In both acute and chronic leukemia, the doctor asks about medical history and conducts a physical exam. During the exam, abnormalities such as enlarged spleen, liver or lymph nodes may be detected, prompting further investigation. A laboratory test called a complete blood count would find blast cells present in the blood, thus suggesting a diagnosis of leukemia. This test can reveal that the patient has leukemia, but further testing is required to determine the type.
To determine the type of leukemia, the physician takes a sample of the bone marrow. This is done by inserting a needle into a bone (usually the hip bone) and removing a sample of the marrow. These cells are examined under a microscope, allowing the physician to determine what cell is abnormal, and whether it is an acute or chronic leukemia. The doctor may also feel it is necessary to perform a lumbar puncture (spinal tap) to determine if leukemia cells have entered the spinal cord. This decision is dependent on the type of leukemia and the patient's symptoms.
What Are The Treatments For Leukemia?
Treatment is dependent on the type of leukemia, and may differ dependent on the patient's age, health and extent of the disease. For specific treatments, look below for links to the National Cancer Institute's PDQ.

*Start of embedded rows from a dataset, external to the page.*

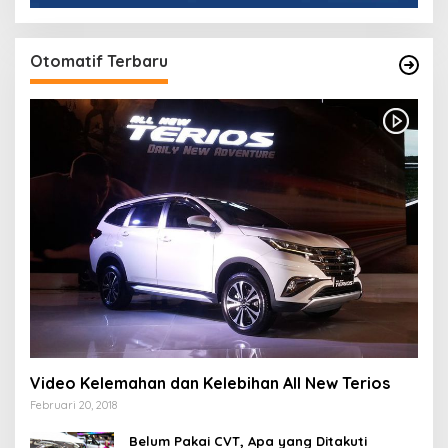
Otomatif Terbaru
Video Kelemahan dan Kelebihan All New Terios
Februari 20, 2018
Belum Pakai CVT, Apa yang Ditakuti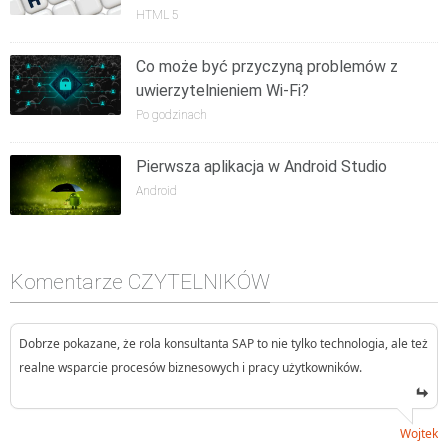
HTML 5
Co może być przyczyną problemów z
uwierzytelnieniem Wi-Fi?
Po godzinach
Pierwsza aplikacja w Android Studio
Android
Komentarze CZYTELNIKÓW
Dobrze pokazane, że rola konsultanta SAP to nie tylko technologia, ale też
realne wsparcie procesów biznesowych i pracy użytkowników.
Wojtek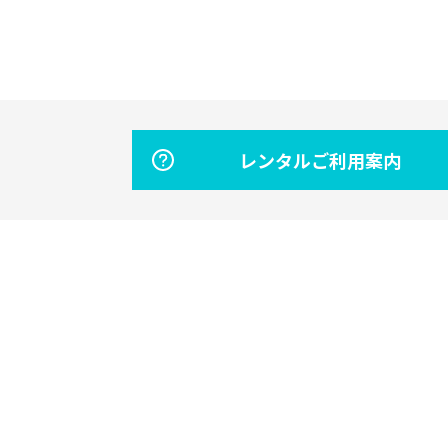
レンタルご利用案内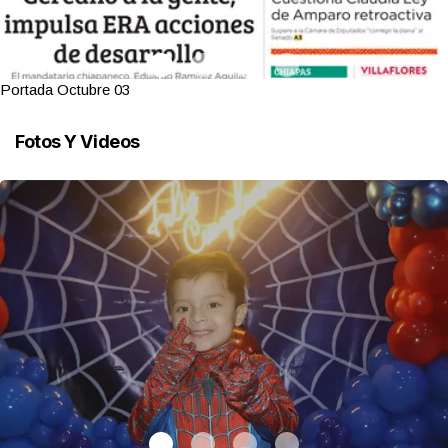
Portada Octubre 03
Fotos Y Videos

Leukemia is a complex disease, and with about 30,800 cases per year in the United States, it is relatively rare. For this reason, it is recommended that patients receive treatment at a medical center that is experienced in treating the disease. Acute leukemias need to be treated quickly. The goal of therapy is to induce a remission, which means there is no evidence of leukemic cells, and the body returns to normal. Once this is achieved, patients often receive further therapy to prevent a relapse (return of the disease).
Chronic leukemias may not need to be treated right away, depending on the symptoms at diagnosis. It has been thought in the past that chronic leukemias could never be cured, but this thinking has changed with the development of new therapies.
Follow-Up Testing
Patients with acute leukemia are followed closely, with frequent monitoring of blood cell counts, to watch for relapse, after therapy has induced a remission. Patients who have a remission that lasts five years are generally considered cured. In chronic leukemia, blood counts may be monitored for years, with or without treatment, depending on the case.
There have been many promising advances in the treatment of leukemia over the past 40 years. In 1960, only 14% of all patients with leukemia were alive five years after diagnosis. This number increased to 35% in 1970, and is now about 46%. The death rate of children with all types of leukemia has decreased by 61% since the 1970s. Survival of children with acute lymphocytic leukemia, specifically, has increased from 53% to 82% during the same time period. These advances have been made possible by researchers dedicated to studying leukemia and clinical trials of innovative leukemia therapies.